━━ RECORDS PROVIDED

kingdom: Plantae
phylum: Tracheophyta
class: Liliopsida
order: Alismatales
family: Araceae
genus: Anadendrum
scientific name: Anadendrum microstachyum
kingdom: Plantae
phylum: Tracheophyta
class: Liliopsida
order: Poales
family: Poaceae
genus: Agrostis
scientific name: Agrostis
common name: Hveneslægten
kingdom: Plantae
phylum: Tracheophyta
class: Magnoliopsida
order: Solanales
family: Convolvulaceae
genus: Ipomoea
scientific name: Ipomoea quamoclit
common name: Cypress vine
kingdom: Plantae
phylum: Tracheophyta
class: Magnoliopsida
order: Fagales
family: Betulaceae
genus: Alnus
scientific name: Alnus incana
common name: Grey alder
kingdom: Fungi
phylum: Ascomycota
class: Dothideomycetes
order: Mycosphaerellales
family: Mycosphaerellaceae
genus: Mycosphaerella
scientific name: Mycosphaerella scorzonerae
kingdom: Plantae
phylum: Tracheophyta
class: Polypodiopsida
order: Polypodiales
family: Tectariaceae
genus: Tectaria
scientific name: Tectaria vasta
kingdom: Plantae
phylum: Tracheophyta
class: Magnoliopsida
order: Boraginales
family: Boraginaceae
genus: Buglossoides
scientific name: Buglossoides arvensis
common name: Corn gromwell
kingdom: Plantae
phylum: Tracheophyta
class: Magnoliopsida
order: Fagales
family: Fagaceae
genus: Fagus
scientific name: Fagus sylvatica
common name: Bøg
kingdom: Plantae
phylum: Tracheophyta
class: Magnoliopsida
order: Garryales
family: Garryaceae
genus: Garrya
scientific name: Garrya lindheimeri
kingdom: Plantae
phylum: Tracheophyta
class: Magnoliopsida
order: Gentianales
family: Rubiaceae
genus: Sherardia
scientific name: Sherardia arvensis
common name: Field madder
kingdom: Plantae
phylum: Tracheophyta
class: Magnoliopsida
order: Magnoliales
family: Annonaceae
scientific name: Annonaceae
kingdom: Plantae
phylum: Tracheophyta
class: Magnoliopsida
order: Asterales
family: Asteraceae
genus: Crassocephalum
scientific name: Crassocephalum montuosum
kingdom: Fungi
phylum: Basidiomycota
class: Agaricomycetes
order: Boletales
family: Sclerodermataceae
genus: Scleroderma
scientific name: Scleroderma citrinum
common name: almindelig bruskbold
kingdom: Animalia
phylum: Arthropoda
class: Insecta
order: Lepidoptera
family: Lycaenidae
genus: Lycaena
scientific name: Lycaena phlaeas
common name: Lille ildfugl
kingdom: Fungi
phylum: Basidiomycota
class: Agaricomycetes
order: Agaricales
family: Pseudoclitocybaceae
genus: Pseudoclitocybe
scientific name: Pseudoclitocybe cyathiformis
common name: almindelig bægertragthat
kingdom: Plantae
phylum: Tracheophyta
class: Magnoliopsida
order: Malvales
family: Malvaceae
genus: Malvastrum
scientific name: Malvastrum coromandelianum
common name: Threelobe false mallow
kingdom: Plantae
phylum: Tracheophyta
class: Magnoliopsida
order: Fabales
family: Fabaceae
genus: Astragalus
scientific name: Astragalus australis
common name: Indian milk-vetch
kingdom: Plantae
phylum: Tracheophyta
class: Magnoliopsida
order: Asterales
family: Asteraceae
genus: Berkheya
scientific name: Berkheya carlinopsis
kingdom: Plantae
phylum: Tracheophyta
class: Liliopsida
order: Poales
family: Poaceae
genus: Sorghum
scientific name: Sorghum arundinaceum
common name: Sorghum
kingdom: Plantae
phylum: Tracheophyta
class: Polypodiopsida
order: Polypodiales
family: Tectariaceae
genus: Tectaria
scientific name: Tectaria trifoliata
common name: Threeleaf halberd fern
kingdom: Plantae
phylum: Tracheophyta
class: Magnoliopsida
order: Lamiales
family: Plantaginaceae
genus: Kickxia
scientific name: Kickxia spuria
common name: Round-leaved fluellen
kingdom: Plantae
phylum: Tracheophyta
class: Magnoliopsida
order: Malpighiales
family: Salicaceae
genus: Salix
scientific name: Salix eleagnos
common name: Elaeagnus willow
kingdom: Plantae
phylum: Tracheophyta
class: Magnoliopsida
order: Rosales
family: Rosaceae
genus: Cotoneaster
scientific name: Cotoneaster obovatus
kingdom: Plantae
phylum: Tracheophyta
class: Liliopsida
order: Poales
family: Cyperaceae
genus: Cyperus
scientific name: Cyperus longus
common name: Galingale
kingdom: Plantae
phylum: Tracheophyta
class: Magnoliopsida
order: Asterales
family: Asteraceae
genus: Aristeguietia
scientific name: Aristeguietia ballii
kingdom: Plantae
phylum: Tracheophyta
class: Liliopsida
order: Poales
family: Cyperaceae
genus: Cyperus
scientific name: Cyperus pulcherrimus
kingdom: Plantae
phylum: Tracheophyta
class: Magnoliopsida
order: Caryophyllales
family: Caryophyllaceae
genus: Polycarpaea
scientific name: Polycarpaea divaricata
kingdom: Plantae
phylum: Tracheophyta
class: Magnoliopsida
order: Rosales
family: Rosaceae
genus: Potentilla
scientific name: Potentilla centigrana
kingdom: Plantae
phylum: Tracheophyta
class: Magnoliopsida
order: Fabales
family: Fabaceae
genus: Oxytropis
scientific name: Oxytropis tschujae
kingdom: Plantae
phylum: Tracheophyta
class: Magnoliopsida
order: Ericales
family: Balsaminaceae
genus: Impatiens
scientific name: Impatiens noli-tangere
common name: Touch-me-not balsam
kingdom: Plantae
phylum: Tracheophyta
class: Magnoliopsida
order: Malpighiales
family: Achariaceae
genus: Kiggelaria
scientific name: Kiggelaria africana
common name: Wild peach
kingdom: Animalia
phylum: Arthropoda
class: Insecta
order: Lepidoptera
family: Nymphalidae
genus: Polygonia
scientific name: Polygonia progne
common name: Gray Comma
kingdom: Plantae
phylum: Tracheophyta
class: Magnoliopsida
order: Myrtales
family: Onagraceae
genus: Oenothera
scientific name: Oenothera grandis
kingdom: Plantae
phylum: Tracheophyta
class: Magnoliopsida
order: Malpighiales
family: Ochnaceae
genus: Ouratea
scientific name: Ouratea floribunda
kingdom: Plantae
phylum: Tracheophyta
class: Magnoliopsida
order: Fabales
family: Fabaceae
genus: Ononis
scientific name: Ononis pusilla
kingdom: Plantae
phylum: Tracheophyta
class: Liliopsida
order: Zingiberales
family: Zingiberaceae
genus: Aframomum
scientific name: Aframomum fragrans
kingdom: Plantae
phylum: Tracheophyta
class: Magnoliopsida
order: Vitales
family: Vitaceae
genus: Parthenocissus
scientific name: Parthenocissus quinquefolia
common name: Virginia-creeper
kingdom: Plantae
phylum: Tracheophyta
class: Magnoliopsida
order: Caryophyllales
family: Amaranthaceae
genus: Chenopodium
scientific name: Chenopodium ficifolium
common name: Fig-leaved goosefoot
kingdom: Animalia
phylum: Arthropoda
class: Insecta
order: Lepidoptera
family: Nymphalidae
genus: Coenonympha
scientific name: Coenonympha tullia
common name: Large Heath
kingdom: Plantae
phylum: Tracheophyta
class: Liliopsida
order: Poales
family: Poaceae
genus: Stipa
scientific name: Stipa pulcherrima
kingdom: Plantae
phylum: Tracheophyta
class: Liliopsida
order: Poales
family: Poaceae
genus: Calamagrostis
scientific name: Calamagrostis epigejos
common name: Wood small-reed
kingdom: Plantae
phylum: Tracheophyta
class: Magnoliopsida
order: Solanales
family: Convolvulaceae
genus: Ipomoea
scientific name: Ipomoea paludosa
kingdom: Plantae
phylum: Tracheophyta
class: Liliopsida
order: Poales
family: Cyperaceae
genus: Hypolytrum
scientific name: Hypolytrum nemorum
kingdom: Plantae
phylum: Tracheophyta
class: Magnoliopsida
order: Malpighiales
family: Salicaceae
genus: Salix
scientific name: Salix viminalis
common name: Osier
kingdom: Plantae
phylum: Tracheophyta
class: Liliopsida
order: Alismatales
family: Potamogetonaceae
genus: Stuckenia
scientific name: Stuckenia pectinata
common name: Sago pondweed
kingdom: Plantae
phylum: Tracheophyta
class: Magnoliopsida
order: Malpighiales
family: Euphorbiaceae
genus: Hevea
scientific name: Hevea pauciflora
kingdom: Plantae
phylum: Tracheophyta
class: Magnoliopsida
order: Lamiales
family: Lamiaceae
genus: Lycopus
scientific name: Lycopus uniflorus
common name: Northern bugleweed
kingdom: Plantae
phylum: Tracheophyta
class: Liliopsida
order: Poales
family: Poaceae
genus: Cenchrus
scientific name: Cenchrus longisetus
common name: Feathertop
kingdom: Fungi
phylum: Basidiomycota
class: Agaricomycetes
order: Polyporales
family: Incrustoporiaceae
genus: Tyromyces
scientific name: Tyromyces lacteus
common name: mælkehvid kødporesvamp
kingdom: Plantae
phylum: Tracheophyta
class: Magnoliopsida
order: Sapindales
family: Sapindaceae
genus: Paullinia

━━━━

EXERCISE OBJECTIVE: Report every line in the rows above that contains the word "Ipomoea". Case counts.

COMPLETED TASK:
genus: Ipomoea
scientific name: Ipomoea quamoclit
genus: Ipomoea
scientific name: Ipomoea paludosa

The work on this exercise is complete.